> **TASK**
Work out how many lines of the material below contain the word "prototype", then write that number alone.

○ ○ ○ ○ ○

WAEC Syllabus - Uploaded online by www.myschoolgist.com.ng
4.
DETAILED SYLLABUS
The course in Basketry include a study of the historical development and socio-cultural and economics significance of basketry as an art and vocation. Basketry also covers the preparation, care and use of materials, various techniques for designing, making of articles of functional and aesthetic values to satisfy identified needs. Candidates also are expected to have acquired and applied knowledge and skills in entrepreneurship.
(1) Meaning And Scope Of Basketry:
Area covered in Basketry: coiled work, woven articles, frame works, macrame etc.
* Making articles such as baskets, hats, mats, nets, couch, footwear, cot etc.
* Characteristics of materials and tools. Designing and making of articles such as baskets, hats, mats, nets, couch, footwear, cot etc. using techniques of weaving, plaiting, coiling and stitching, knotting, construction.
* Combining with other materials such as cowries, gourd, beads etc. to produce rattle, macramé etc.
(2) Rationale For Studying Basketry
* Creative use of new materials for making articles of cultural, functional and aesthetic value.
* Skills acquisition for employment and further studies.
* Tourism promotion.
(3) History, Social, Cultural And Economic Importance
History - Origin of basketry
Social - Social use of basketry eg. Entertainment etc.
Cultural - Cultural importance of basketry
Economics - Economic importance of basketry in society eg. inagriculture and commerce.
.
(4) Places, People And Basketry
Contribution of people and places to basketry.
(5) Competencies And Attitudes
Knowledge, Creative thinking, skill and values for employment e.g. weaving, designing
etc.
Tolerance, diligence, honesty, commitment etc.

○ ○ ○ ○ ○

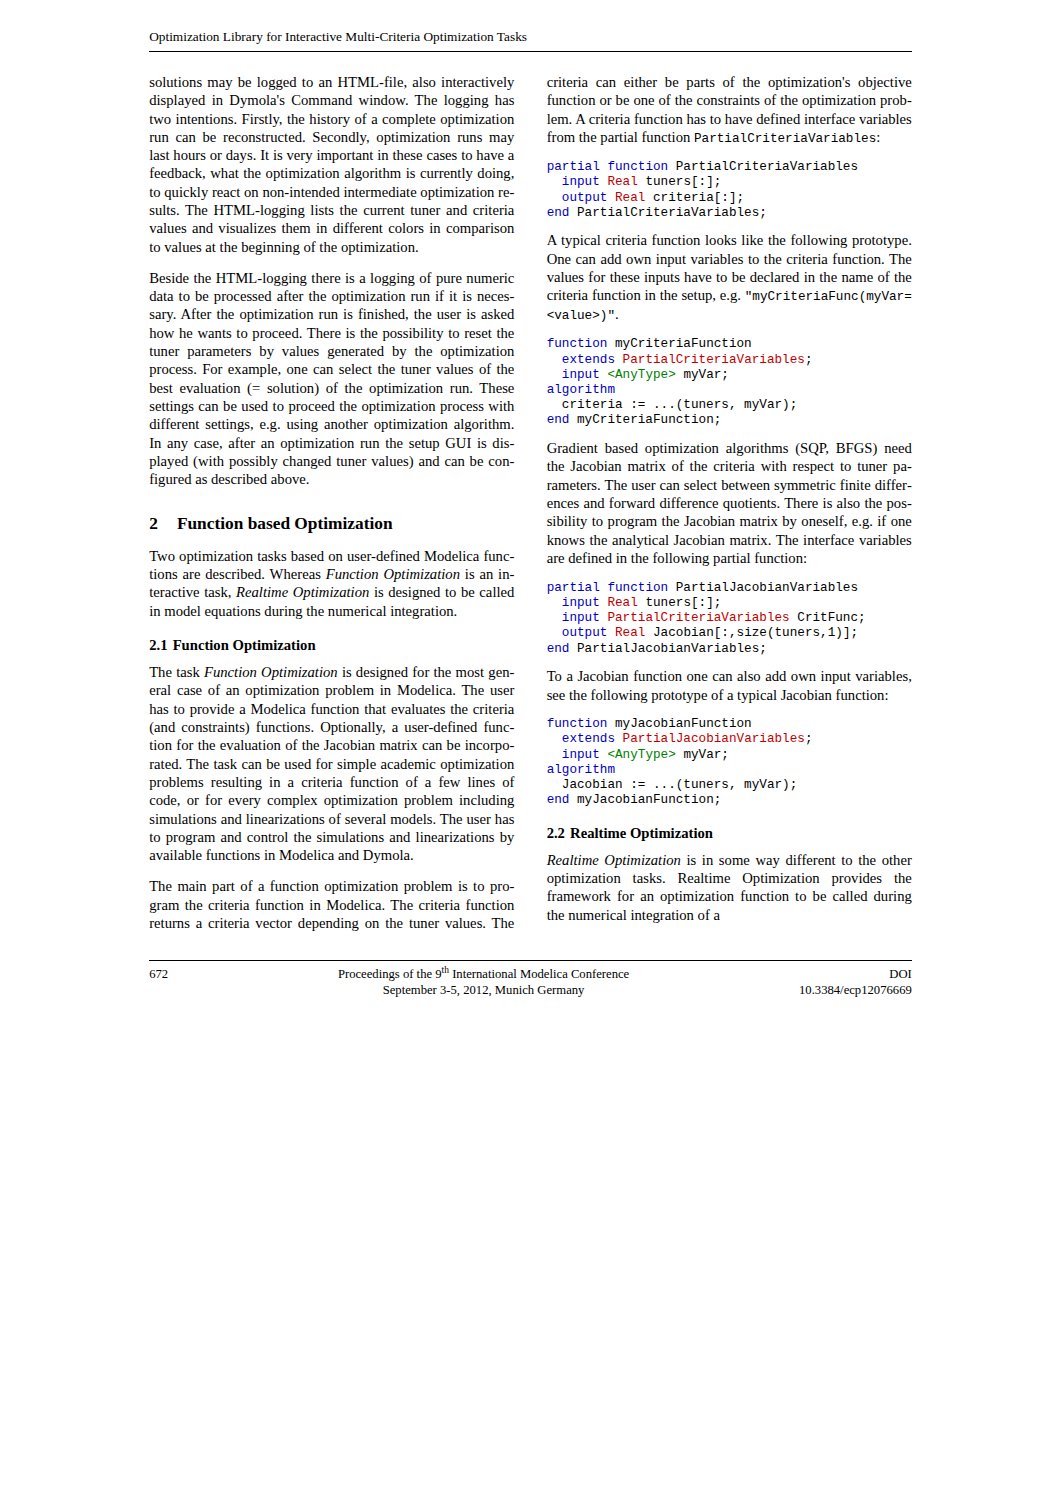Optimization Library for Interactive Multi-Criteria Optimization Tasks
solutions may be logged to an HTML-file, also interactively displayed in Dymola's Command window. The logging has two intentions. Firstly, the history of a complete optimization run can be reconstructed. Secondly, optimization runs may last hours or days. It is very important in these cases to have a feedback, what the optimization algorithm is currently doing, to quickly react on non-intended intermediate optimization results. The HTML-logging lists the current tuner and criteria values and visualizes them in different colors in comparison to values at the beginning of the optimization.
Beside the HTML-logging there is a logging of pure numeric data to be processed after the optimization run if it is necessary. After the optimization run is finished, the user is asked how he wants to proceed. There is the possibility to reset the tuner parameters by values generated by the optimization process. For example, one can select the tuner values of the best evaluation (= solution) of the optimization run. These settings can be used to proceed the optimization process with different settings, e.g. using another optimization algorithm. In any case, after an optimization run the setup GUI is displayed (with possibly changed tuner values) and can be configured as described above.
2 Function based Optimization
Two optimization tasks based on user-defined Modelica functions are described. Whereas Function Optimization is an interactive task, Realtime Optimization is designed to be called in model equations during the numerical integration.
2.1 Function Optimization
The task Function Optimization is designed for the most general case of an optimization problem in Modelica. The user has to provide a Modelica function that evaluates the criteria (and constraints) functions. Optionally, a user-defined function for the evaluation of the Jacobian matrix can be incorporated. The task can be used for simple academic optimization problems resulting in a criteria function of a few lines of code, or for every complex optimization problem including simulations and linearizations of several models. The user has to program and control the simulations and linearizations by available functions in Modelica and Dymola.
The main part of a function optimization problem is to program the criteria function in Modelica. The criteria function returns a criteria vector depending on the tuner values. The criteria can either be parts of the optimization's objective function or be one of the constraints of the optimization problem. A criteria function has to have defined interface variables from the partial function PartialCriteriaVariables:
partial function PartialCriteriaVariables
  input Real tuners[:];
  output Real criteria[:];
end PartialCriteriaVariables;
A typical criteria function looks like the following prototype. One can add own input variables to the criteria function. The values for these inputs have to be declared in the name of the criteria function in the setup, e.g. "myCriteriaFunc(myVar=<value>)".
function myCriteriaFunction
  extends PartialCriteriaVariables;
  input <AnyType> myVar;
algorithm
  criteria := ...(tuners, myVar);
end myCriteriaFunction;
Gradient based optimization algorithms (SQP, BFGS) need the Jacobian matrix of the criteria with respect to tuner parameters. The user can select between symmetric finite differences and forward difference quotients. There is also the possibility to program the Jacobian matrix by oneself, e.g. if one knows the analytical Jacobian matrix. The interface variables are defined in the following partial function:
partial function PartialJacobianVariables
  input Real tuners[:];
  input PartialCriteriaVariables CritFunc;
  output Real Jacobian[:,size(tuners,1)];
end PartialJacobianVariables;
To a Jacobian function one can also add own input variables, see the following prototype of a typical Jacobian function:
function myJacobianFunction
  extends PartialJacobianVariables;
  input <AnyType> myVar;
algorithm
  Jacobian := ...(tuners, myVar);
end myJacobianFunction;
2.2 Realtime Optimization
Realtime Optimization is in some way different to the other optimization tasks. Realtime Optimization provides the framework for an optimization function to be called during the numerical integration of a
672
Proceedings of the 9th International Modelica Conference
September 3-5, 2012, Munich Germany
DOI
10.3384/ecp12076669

○ ○ ○ ○ ○

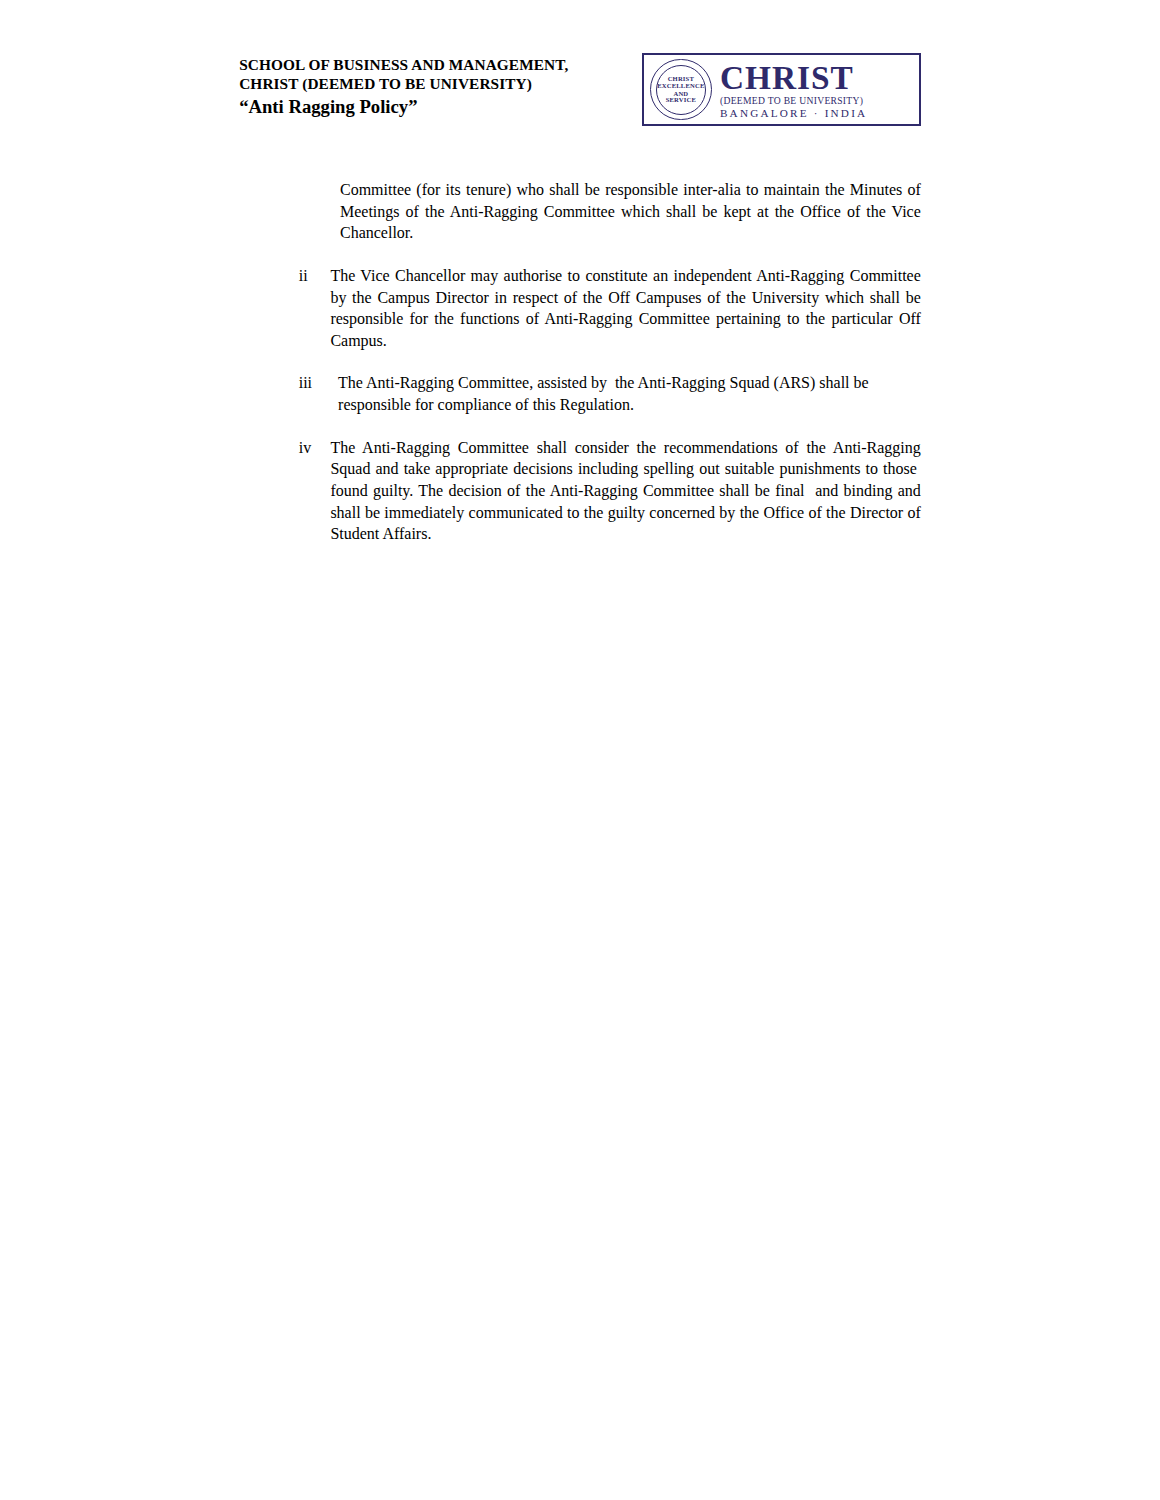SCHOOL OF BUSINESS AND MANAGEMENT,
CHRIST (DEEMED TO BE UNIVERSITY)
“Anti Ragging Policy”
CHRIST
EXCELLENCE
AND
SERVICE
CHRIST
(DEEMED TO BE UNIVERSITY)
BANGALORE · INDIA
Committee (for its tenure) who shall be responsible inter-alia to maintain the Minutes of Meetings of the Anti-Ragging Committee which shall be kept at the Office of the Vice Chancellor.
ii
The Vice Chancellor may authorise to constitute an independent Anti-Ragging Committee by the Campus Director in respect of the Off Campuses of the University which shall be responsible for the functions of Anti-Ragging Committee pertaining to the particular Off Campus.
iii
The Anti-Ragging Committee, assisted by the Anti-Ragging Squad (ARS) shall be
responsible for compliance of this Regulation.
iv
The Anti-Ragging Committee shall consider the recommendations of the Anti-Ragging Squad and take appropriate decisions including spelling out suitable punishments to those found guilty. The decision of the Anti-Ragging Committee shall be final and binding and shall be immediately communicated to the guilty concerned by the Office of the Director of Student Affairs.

○ ○ ○ ○ ○

> **ANSWER SPACE**
2